╭─ Extracted information

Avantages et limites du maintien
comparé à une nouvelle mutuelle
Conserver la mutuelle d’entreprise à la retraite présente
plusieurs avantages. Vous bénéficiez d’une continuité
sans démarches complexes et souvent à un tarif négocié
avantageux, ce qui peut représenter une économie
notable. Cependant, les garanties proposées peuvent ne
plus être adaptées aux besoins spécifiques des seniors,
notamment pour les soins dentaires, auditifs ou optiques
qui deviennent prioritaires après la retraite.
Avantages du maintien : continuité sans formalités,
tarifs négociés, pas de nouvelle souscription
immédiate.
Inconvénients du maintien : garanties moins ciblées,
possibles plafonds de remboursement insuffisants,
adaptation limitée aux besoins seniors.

╰─
╭─ Extracted information

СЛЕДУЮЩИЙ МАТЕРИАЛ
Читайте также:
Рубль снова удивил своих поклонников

╰─
╭─ Extracted information

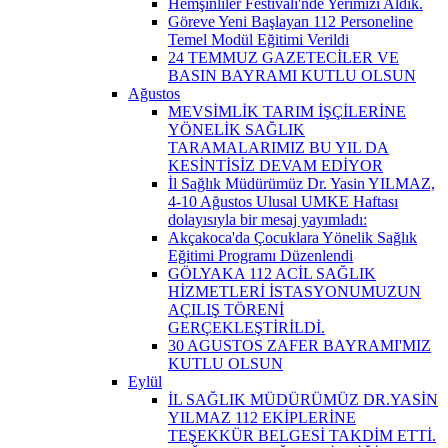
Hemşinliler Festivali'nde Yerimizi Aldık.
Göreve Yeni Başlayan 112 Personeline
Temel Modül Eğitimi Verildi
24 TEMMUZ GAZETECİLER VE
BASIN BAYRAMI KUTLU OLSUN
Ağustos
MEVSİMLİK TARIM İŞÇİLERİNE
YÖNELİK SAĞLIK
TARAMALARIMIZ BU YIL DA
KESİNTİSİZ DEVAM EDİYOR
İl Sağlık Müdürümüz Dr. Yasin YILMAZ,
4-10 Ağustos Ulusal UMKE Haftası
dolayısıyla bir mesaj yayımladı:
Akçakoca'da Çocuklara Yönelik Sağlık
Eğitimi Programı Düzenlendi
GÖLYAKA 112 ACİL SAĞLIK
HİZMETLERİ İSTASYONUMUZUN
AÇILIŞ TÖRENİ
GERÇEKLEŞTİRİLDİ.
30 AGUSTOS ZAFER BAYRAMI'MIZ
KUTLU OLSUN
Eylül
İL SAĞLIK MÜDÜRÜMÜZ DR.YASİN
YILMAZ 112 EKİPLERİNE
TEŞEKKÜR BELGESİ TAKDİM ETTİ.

╰─

▶ Work instructions:
In the third block of records, put the lines starting with the line that contains "Hemşinliler Festivali'nde Yerimizi Aldık." and going on through the line that contains "TEŞEKKÜR BELGESİ TAKDİM ETTİ." into a JSON list of strings, one string per line and no entries for blank lines.

▶ Answer section:
[
  "Hemşinliler Festivali'nde Yerimizi Aldık.",
  "Göreve Yeni Başlayan 112 Personeline",
  "Temel Modül Eğitimi Verildi",
  "24 TEMMUZ GAZETECİLER VE",
  "BASIN BAYRAMI KUTLU OLSUN",
  "Ağustos",
  "MEVSİMLİK TARIM İŞÇİLERİNE",
  "YÖNELİK SAĞLIK",
  "TARAMALARIMIZ BU YIL DA",
  "KESİNTİSİZ DEVAM EDİYOR",
  "İl Sağlık Müdürümüz Dr. Yasin YILMAZ,",
  "4-10 Ağustos Ulusal UMKE Haftası",
  "dolayısıyla bir mesaj yayımladı:",
  "Akçakoca'da Çocuklara Yönelik Sağlık",
  "Eğitimi Programı Düzenlendi",
  "GÖLYAKA 112 ACİL SAĞLIK",
  "HİZMETLERİ İSTASYONUMUZUN",
  "AÇILIŞ TÖRENİ",
  "GERÇEKLEŞTİRİLDİ.",
  "30 AGUSTOS ZAFER BAYRAMI'MIZ",
  "KUTLU OLSUN",
  "Eylül",
  "İL SAĞLIK MÜDÜRÜMÜZ DR.YASİN",
  "YILMAZ 112 EKİPLERİNE",
  "TEŞEKKÜR BELGESİ TAKDİM ETTİ."
]